Supplied text:
Absence of evidence is not evidence of absence

Absence of evidence is not evidence of absence

Rate This
  • Comments 15

Today, two more subtly incorrect myths about C#.

As you probably know, C# requires all local variables to be explicitly assigned before they are read, but assumes that all class instance field variables are initially assigned to default values. An explanation of why that is that I sometimes hear is "the compiler can easily prove that a local variable is not assigned, but it is much harder to prove that an instance field is not assigned. And since the class's default constructor automatically assigns all instance fields to default values, you don't need to do the analysis for fields."

Both statements are subtly incorrect.

The first statement is incorrect because the compiler in fact cannot and does not prove that a local variable is not assigned. Proving that is (1) impossible, and (2) does not give us any useful information we can act upon. It's impossible because proving that a given variable is assigned a value is equivalent to solving the Halting Problem:

int x;
if (/*condition requiring solution of the halting problem here*/) x = 10;
print(x);

If what we wanted to do was prove that x was unassigned then we would have to at compile time prove that the condition was false. Our compiler is not that sophisticated!

But the deeper point here is that we're not interested in proving for certain that x is unassigned. We're interested in proving for certain that x is assigned! If we can prove that for certain, then x is "definitely assigned". If we cannot prove that for certain then x is "not definitely assigned". We're only interested in "definitely unassigned" insofar as "definitely unassigned" is a stronger version of "not definitely assigned". If x is read from when it is "not definitely assigned", that's a bug.

Items:

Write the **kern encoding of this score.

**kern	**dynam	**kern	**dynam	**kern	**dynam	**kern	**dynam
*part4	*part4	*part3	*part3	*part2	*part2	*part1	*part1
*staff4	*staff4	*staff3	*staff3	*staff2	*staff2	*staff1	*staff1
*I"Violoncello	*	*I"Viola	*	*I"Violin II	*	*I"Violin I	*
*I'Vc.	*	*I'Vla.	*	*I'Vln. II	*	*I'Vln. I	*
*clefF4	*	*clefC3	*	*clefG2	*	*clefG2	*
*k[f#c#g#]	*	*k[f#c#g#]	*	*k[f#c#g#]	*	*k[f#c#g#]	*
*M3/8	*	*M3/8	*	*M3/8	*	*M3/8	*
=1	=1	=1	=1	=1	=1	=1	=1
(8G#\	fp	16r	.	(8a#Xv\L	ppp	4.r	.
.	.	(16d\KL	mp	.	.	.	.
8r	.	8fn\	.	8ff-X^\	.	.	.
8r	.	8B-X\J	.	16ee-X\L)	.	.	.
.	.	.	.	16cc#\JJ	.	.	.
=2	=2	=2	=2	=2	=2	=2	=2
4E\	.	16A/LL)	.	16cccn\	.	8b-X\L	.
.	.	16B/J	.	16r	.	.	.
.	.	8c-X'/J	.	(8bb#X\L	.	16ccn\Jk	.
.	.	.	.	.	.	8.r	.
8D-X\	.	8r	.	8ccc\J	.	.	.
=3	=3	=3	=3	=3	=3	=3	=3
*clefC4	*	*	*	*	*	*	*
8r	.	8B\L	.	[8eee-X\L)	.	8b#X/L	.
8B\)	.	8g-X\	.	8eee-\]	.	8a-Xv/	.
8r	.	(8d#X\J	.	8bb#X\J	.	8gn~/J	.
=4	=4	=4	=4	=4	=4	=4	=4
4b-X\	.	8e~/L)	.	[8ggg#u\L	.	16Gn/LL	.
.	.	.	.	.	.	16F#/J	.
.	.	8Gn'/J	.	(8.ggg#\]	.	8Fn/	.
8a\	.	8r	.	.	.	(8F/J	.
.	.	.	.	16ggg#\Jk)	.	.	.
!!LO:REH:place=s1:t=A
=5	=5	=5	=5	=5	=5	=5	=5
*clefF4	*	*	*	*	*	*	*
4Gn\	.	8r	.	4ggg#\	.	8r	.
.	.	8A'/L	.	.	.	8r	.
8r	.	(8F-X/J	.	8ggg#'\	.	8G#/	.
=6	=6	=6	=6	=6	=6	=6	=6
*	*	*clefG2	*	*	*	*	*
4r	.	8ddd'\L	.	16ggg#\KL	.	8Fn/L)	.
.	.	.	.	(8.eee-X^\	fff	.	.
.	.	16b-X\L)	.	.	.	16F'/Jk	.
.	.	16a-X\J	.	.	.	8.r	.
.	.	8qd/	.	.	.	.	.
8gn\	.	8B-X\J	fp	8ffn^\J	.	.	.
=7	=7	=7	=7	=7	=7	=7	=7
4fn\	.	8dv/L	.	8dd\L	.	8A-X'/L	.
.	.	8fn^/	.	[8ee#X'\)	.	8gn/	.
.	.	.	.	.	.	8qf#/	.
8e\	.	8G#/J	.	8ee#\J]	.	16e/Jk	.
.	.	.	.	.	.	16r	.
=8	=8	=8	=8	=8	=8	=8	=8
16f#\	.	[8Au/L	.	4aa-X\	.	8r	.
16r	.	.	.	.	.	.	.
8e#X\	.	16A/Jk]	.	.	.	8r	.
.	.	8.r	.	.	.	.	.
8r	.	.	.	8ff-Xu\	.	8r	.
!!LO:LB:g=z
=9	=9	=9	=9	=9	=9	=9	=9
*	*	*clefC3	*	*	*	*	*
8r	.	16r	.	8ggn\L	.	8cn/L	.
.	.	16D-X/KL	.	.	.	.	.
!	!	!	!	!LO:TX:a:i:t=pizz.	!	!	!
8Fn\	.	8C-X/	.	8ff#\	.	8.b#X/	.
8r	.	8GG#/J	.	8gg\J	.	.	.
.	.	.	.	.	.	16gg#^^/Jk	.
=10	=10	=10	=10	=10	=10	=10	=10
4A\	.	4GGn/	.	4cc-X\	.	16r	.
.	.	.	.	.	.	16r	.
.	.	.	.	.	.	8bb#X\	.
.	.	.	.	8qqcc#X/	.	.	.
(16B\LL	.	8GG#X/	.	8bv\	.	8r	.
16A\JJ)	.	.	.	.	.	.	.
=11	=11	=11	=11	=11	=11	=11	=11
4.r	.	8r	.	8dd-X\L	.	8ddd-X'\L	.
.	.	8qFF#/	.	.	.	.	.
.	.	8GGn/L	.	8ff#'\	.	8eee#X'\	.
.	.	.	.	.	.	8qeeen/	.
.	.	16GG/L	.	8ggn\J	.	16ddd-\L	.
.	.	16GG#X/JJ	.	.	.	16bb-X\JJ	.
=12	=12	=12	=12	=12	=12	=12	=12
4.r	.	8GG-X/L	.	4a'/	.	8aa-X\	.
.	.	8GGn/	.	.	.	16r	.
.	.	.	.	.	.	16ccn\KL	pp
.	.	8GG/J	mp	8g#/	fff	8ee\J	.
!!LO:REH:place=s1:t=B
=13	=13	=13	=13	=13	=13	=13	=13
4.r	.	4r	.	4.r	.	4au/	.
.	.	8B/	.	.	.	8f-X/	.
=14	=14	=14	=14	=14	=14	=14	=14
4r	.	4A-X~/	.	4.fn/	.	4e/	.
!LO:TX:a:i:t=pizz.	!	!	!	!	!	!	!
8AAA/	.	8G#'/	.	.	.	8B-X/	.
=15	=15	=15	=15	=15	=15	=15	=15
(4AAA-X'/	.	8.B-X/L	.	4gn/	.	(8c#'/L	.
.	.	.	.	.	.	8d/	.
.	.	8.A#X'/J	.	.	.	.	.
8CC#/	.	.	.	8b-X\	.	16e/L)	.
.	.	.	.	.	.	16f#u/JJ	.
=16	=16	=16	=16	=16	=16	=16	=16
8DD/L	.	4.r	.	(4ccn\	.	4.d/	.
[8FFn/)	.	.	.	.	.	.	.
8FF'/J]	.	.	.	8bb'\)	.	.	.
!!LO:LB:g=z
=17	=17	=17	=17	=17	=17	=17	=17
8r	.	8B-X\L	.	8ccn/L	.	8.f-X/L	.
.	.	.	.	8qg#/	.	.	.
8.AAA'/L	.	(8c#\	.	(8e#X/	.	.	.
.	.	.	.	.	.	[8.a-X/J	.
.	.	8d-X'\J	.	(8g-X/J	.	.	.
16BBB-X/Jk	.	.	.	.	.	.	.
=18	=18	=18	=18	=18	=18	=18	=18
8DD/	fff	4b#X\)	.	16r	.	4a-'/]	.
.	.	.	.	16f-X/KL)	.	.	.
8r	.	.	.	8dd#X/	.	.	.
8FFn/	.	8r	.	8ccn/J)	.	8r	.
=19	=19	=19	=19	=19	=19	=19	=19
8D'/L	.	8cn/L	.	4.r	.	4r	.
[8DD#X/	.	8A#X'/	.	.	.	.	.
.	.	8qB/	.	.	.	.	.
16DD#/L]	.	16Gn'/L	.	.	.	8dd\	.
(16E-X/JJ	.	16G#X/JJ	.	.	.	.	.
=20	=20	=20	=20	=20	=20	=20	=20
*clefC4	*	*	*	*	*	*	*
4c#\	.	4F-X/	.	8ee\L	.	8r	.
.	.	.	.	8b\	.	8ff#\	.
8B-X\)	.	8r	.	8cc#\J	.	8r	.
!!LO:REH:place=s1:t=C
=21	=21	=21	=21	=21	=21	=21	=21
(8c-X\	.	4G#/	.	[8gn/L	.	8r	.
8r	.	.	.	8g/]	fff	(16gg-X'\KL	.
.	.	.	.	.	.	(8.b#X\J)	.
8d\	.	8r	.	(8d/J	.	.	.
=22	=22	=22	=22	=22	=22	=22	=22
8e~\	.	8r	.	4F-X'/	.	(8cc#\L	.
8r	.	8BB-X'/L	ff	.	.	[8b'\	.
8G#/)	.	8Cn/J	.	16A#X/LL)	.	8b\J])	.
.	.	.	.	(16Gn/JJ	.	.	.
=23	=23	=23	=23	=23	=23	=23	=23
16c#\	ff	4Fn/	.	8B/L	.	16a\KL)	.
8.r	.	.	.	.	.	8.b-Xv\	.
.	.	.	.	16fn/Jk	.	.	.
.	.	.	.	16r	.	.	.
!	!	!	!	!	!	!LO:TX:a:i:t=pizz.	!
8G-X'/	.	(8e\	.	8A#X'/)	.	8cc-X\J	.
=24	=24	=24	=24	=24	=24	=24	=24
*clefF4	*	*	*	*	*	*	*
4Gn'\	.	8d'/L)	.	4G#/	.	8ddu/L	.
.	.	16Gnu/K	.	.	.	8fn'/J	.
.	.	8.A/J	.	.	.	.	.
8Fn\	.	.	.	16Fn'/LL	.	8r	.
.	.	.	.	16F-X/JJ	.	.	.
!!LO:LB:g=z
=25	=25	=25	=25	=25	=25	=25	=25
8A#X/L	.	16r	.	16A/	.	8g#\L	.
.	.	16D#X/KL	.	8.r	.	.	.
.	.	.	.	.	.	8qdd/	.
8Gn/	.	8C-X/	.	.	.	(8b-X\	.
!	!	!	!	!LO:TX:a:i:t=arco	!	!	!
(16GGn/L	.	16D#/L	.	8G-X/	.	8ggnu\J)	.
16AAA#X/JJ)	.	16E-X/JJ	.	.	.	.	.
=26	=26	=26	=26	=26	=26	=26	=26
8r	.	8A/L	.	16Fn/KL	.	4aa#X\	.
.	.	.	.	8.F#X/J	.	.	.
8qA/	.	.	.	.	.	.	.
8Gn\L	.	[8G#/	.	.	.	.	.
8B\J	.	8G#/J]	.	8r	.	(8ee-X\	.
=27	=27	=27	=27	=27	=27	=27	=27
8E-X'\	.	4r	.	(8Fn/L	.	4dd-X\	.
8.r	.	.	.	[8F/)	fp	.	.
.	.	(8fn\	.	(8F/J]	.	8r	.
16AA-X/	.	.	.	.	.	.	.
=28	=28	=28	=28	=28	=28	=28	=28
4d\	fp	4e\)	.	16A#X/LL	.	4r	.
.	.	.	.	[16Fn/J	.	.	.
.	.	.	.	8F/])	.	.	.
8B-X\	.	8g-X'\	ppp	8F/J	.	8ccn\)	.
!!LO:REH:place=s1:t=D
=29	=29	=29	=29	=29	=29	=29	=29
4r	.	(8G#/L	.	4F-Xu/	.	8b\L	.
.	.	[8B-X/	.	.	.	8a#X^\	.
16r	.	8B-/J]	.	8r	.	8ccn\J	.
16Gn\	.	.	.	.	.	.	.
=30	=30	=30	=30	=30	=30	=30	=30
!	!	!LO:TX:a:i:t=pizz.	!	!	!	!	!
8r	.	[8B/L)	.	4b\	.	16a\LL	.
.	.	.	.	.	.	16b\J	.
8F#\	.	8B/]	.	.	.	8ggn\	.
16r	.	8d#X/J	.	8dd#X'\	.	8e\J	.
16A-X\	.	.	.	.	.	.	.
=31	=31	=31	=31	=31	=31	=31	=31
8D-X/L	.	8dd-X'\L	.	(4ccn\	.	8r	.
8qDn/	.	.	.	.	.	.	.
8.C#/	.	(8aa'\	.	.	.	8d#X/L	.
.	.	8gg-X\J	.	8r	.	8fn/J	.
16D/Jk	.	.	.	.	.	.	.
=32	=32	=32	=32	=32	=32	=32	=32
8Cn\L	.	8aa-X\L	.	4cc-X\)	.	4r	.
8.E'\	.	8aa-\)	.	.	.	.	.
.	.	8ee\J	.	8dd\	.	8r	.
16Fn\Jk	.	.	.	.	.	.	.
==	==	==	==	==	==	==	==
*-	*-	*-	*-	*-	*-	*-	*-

---

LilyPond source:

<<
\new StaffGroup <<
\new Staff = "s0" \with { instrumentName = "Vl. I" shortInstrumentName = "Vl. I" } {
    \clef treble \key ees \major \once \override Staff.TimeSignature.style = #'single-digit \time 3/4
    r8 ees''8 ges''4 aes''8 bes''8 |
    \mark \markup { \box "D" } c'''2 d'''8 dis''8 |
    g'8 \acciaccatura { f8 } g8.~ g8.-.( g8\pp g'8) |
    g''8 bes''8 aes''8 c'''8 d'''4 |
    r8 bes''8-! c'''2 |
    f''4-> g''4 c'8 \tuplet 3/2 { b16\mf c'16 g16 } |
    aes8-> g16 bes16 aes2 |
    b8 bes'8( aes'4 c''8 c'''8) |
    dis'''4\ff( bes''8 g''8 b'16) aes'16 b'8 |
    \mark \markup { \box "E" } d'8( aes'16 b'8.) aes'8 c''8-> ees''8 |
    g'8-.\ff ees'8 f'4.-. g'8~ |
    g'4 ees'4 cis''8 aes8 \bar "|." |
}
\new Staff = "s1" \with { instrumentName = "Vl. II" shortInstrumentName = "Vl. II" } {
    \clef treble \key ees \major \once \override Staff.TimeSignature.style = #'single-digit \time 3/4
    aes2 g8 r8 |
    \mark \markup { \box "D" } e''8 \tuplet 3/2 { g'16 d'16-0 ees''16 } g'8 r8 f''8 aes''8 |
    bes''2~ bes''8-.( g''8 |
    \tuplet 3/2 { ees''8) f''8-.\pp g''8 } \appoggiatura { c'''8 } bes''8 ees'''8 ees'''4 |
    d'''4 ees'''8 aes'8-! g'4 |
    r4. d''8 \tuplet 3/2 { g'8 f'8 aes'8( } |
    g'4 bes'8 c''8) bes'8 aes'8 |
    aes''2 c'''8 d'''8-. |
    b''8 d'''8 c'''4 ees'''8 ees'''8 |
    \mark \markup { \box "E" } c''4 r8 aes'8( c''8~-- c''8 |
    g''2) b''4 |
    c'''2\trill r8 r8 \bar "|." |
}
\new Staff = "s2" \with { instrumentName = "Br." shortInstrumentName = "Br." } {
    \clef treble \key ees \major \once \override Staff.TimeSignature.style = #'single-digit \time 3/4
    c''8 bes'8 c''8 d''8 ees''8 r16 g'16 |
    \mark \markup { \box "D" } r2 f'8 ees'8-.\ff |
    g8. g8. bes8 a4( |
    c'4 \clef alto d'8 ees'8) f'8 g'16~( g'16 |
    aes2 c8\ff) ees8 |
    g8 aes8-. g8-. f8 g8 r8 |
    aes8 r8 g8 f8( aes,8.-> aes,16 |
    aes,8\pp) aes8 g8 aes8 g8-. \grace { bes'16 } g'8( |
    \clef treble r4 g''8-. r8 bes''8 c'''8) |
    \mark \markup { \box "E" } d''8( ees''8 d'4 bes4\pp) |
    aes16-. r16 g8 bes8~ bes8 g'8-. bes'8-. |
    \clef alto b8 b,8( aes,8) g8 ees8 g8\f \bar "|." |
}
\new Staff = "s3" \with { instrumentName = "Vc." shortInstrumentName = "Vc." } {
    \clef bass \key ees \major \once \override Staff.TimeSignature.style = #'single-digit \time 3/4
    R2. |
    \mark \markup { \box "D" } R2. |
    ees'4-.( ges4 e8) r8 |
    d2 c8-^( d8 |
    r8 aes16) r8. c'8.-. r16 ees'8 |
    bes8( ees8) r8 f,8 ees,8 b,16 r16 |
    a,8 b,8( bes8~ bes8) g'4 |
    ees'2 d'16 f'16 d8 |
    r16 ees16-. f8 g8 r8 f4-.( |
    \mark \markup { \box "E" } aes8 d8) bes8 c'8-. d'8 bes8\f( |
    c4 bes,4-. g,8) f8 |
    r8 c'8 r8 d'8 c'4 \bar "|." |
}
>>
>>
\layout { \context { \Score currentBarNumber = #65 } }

--

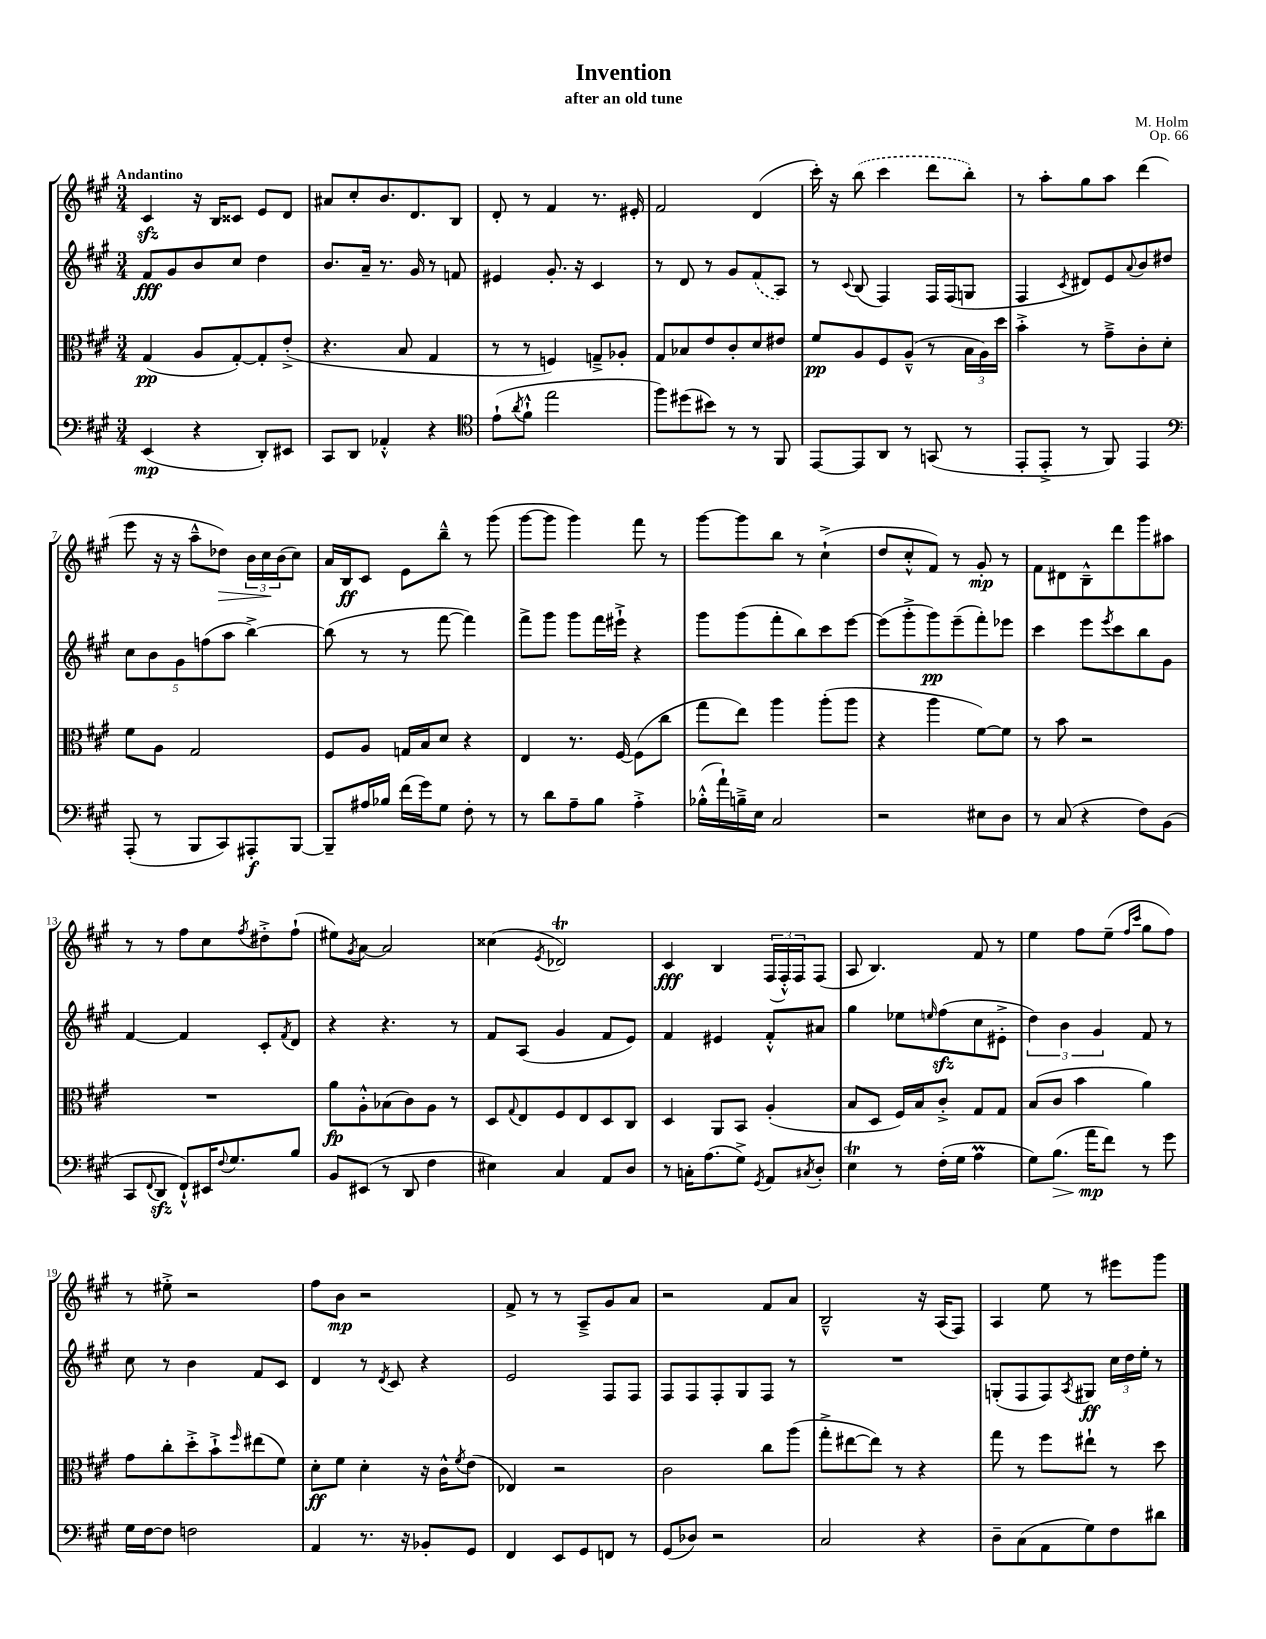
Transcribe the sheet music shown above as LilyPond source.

Set exercise 1: In the post on C# variable assignment, list each distinct term set in double quotation marks that names an assignment state of a variable.
Set exercise 2: Carry the post on C# variable assignment forward, starting after its last sentence.
Nothing in the listing is needed here.

Task result 1: "definitely assigned", "not definitely assigned", "definitely unassigned"

Task result 2:
That is, we're attempting to prove that x is assigned, and our failure to prove that at every point where it is read is what motivates the error. That failure could be because of a bona fide bug in your program, or it could be because our flow analyzer is extremely conservative. For example:

int x, y = 0;
if (0 * y == 0) x = 10;
print(x);

You and I know that x is definitely assigned, but in C# 3 the compiler is deliberately not smart enough to prove that. (Interestingly enough, it was smart enough in C# 2. I broke that to bring the compiler into line with the spec; being smarter but in violation of the spec is not necessarily a good thing.) 

This example again shows that we do not prove that x is unassigned; if we did prove that, then clearly our prover would contain an error, since you and I both know that x is definitely assigned. Rather, we fail to prove that x is assigned.

This is an interesting twist on the believers vs skeptics argument that goes like this: the skeptic says "there's no reliable evidence that bigfoot exists, therefore, bigfoot does not exist". The believer says "absence of reliable evidence is not itself evidence of absence; and yes, bigfoot does exist". In both cases, reasoning from a position of lacking reliable evidence is seldom good reasoning! But in our case, it is precisely because we lack reliable evidence that we are coming to the conclusion that we do not know enough to allow you to read from x.

(The relevant principle for tentatively concluding that bigfoot is mythical based on a lack of reliable evidence is "extraordinary claims require extraordinary evidence". It is reasonable to assume that an extraordinary claim is false until reliable evidence is produced. When overwhelmingly reliable evidence is produced of an extraordinary claim -- say, the extraordinary claim that time itself slows down when you move faster -- then it makes sense to believe the extraordinary claim. Overwhelming evidence has been provided for the theory of relativity, but not for the theory of bigfoot.)

The second myth is that the default constructor of a class initializes the fields to their default values. This can be shown to be false by several arguments.

First, a class need not have a default constructor, and yet its fields are always observed to be initially assigned. If there is no default constructor, then something else must be initializing the fields.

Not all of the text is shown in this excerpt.